• _Task to carry out_
Report only the number of lines in the entries below that hold the word "middle".

• _The data_
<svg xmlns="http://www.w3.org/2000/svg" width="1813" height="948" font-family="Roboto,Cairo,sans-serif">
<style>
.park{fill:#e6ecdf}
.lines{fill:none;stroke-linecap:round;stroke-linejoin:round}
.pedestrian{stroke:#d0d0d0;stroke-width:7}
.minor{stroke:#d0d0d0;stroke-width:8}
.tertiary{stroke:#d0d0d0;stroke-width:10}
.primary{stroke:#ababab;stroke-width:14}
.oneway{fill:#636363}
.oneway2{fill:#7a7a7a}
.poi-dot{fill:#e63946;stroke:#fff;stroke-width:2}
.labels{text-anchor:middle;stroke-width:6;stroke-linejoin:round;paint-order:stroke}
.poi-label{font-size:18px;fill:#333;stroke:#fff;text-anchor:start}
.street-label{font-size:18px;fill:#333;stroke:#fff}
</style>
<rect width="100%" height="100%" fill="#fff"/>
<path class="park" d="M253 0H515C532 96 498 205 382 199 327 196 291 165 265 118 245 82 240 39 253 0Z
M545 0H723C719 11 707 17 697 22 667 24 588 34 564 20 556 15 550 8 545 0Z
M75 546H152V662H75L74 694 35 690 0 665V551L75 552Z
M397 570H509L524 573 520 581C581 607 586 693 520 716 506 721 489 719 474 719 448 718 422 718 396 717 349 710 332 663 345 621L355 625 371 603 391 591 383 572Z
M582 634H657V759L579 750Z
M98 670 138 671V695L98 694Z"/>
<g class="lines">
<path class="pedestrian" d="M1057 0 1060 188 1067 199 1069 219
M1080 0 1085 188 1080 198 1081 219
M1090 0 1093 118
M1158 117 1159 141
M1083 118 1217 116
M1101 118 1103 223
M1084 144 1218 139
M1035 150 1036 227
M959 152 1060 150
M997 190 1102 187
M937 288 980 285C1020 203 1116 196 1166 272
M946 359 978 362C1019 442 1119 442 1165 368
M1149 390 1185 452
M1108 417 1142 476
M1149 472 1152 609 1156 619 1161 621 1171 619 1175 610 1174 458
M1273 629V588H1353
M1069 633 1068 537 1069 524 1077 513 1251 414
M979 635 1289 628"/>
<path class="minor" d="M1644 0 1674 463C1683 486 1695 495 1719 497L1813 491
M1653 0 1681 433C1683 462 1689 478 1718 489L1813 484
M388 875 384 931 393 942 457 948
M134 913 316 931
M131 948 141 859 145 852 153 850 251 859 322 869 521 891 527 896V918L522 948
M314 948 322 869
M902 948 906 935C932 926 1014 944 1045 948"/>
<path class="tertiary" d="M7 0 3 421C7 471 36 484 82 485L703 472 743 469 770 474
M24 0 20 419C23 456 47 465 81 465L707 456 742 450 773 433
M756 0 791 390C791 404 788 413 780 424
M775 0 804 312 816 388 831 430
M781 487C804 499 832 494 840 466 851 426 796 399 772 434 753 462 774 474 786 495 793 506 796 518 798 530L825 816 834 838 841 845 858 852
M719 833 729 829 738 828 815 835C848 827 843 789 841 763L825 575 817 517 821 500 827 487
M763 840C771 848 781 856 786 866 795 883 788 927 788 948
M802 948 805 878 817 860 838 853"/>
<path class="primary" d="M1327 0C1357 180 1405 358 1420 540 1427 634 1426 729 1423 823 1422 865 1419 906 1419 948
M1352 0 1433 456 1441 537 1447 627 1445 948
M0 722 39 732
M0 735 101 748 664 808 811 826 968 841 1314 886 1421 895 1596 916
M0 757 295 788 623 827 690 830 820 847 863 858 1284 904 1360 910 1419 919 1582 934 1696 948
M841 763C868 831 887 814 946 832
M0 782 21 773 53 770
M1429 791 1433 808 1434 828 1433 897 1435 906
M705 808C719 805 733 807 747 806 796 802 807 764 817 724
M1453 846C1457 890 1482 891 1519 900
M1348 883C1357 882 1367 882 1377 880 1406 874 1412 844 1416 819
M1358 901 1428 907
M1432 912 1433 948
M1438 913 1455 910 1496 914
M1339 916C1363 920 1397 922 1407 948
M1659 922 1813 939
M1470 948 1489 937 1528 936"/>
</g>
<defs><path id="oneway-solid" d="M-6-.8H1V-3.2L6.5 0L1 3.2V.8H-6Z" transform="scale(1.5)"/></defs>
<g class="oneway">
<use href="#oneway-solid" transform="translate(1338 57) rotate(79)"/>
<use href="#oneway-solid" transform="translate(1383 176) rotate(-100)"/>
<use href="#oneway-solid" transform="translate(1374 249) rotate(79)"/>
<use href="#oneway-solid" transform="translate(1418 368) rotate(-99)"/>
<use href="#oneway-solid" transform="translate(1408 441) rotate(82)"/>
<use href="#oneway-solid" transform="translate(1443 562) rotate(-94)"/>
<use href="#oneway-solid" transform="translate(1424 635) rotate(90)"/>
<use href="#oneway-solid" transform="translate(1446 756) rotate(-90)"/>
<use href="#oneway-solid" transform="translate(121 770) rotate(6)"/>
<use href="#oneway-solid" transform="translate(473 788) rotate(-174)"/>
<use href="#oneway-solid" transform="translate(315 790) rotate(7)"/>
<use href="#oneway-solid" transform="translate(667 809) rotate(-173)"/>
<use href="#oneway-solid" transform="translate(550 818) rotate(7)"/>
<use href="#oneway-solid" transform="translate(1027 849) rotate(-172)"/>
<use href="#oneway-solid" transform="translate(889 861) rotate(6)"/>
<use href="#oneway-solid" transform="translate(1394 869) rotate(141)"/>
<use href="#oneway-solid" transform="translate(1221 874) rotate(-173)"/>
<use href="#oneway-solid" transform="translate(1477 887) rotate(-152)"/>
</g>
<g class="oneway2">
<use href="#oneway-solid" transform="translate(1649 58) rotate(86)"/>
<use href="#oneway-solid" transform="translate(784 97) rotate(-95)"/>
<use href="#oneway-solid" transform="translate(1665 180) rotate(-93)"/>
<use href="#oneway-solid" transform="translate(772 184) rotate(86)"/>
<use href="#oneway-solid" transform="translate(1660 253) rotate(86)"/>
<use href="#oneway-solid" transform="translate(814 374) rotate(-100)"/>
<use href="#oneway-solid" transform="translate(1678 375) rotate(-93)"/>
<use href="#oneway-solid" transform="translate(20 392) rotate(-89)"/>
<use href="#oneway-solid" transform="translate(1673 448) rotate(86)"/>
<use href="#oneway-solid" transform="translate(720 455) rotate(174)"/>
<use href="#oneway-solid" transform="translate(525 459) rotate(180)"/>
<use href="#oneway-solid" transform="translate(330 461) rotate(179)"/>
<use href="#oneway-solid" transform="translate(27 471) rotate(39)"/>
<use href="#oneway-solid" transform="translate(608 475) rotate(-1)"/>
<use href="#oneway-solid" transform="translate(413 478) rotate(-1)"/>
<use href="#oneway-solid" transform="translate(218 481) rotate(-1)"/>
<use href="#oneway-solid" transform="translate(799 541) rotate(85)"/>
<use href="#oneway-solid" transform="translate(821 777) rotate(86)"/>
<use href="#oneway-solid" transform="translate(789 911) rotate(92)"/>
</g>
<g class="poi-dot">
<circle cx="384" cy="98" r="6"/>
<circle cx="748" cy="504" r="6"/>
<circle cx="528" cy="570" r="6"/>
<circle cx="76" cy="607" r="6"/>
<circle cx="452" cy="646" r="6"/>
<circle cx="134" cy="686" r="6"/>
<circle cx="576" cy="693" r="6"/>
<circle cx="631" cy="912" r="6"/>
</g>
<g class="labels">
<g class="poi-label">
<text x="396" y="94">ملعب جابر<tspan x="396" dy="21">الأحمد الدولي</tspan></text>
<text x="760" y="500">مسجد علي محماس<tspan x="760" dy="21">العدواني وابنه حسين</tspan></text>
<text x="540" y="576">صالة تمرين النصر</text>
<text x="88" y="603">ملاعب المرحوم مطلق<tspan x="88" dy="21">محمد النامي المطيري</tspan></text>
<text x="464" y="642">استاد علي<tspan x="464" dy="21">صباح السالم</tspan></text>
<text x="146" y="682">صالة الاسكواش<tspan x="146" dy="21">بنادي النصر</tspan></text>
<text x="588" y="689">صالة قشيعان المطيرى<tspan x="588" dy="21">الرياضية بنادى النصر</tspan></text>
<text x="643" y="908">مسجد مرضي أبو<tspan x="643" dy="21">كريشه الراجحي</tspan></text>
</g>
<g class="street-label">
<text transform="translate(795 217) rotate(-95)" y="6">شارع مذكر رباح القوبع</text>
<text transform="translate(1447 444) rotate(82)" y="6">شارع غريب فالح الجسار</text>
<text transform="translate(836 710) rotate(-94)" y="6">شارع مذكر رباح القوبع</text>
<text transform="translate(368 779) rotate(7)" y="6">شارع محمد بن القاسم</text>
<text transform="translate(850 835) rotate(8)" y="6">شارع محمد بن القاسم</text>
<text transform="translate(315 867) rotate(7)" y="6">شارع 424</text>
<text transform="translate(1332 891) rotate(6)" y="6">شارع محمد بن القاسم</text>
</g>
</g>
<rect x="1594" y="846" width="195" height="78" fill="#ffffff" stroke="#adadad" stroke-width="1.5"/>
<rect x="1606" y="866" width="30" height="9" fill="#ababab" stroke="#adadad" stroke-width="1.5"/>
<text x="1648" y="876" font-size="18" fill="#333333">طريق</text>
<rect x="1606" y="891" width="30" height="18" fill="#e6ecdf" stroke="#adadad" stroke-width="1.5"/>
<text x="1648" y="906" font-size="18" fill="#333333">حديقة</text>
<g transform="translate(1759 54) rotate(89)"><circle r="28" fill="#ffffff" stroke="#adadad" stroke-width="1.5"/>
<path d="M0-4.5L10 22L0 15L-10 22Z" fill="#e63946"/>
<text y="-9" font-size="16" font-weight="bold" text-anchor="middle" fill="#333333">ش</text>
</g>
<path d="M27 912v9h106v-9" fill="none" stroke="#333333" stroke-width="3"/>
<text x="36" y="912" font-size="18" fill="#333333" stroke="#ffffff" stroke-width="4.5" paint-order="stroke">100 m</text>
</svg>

• _Response for this exercise_
2